Agenda-setting intelligence, analysis and advice for the global fashion community.
MILAN, Italy — Jeremy Scott's method at Moschino is rather formulaic. He chooses a theme — the more absurd, or pop, the better — and explores it this way and that, hammering the audience almost ad nauseam. It makes for some serious entertainment, and for some serious repetition as well.
This time round, the starting point of the collection was interesting. Scott started ruminating on the senseless speed of the fashion cycle, with designers being forced to deliver new stuff almost on a daily basis, and took off from that.
Basically, his idea was to present clothes he was not able to fully finish due to a short deadline: evening dresses still attached to the roll of fabric, ensembles filled with marker strokes like hastily completed drawings on a piece of paper; scribbled stockings.

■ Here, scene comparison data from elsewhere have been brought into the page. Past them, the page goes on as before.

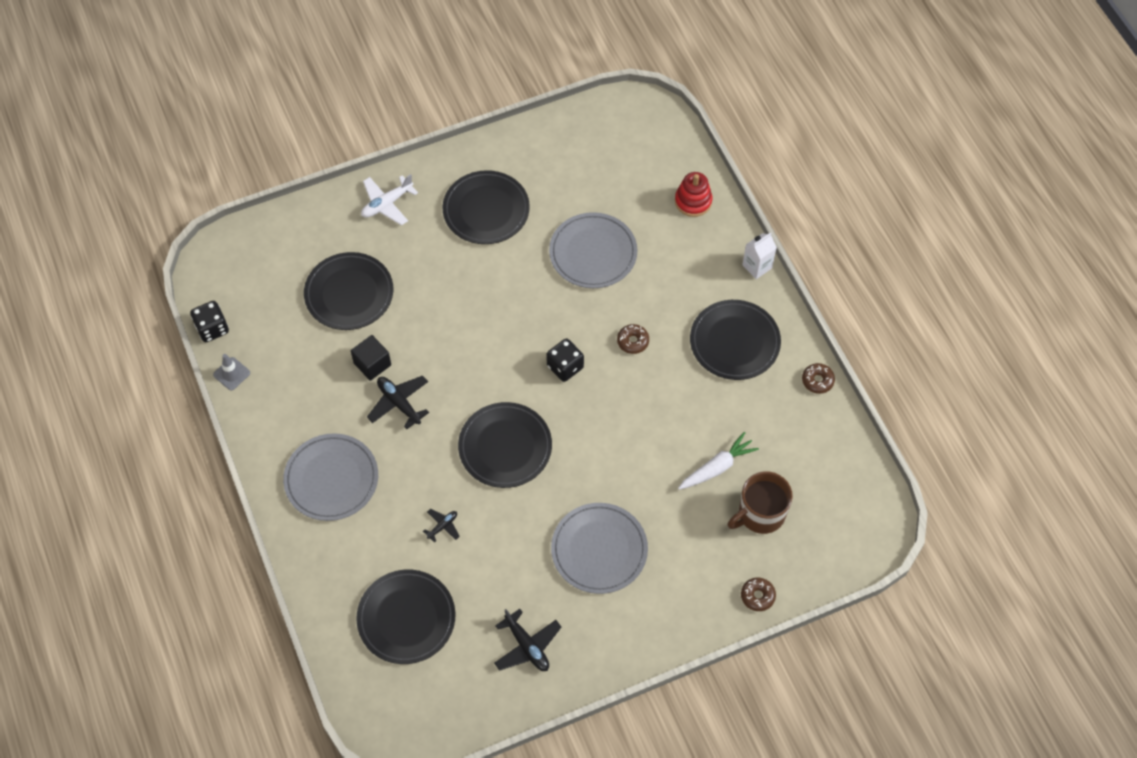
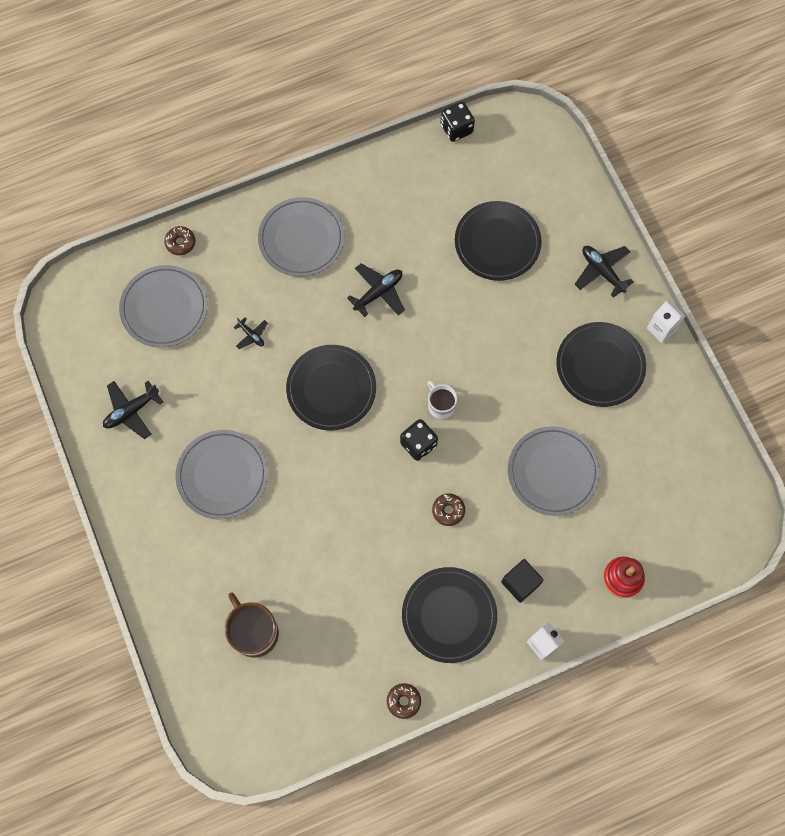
camera: 90 degrees right, 10 degrees up
(231, 374) = (409, 149): grey traffic cone -> none
(372, 364) = (420, 267): black cube -> black cube (520, 583)
(387, 204) = (602, 271): white plane -> black plane
(406, 618) = (164, 308): black plate -> grey plate
(450, 158) = (661, 329): none -> white carton
(524, 346) = (441, 405): none -> white mug
(717, 467) = (306, 591): white carrot -> none
(757, 596) = (168, 624): brown donut -> brown donut (180, 243)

It went on and on, but it was fun — nothing to do with cerebral deconstruction. The 1980s silhouette redolent of Ungaro and Saint Laurent added another layer of absurdity. Ultimately, however, at Moschino the joke is wearing thin. The scope and width of Franco's irony has been reduced to a silly gimmick. Jokes are fun, but there is more to Moschino than jokes: deranged classicism, for instance; a twisted bourgeois spirit; spirited couture. Maybe it is time to move on.